- **Collected data entries**
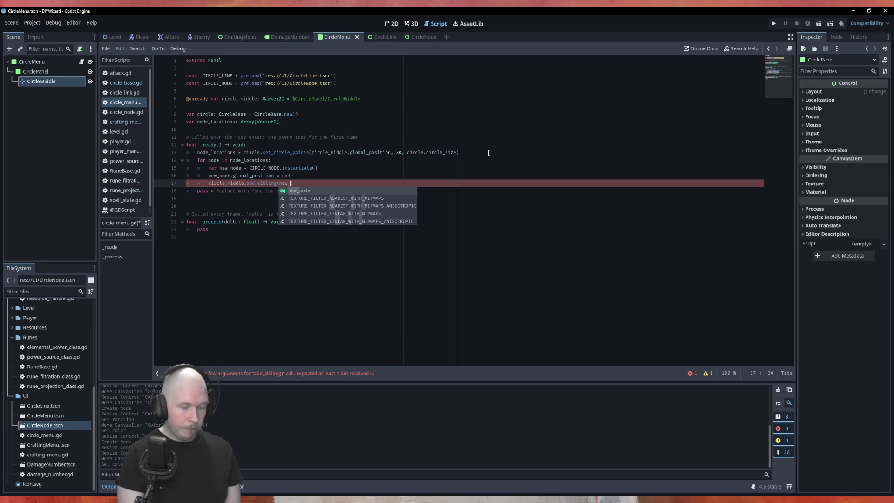
pyautogui.press('ctrl+s')
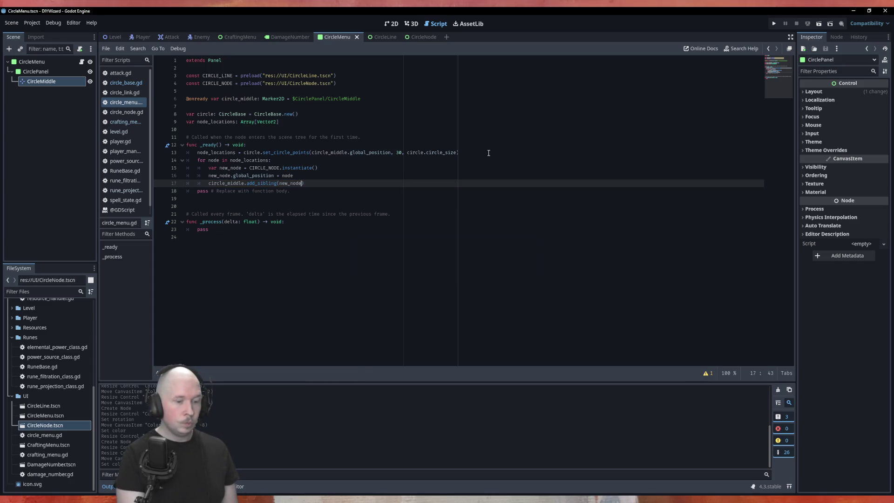
pyautogui.press('F6')
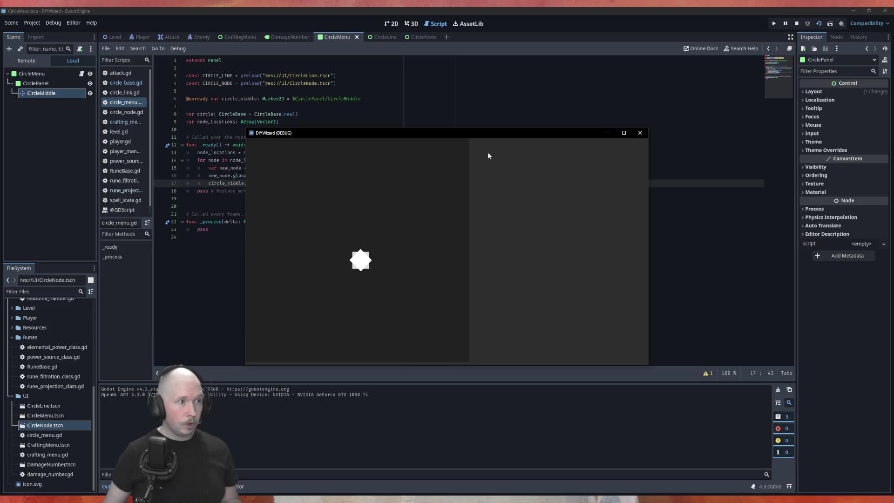
pyautogui.click(28, 62)
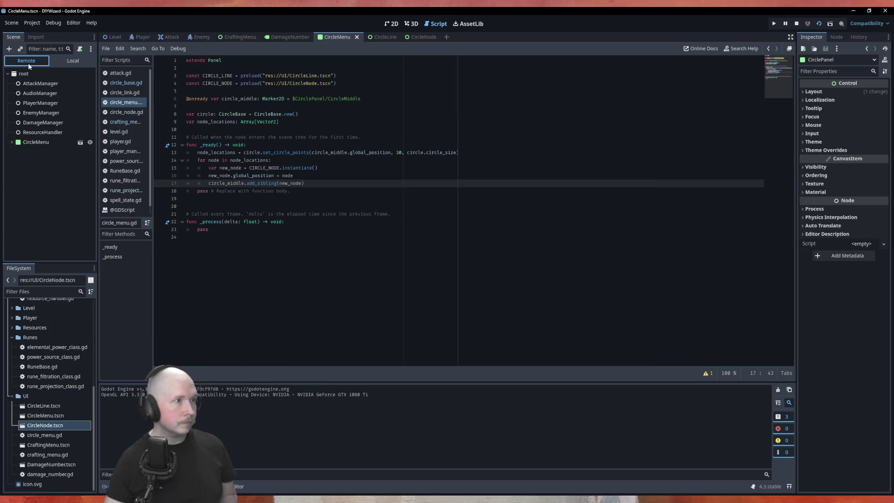
pyautogui.click(11, 142)
pyautogui.click(16, 153)
pyautogui.click(16, 153)
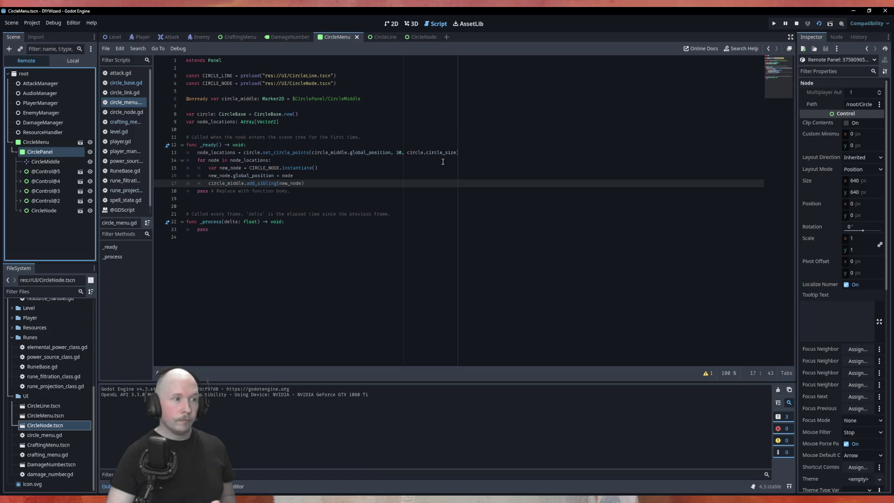
pyautogui.click(46, 171)
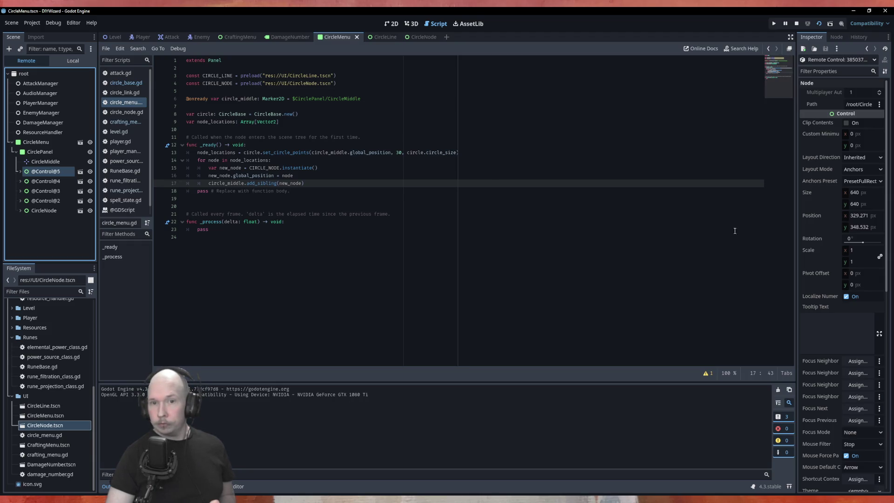
pyautogui.click(47, 191)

- **EXERCISE BRIEF**
What the answer needs is every record above, exactly as written, and no pictures.

- **TASK OUTPUT**
pyautogui.press('ctrl+s')
pyautogui.press('F6')
pyautogui.click(28, 62)
pyautogui.click(11, 142)
pyautogui.click(16, 153)
pyautogui.click(16, 153)
pyautogui.click(46, 171)
pyautogui.click(47, 191)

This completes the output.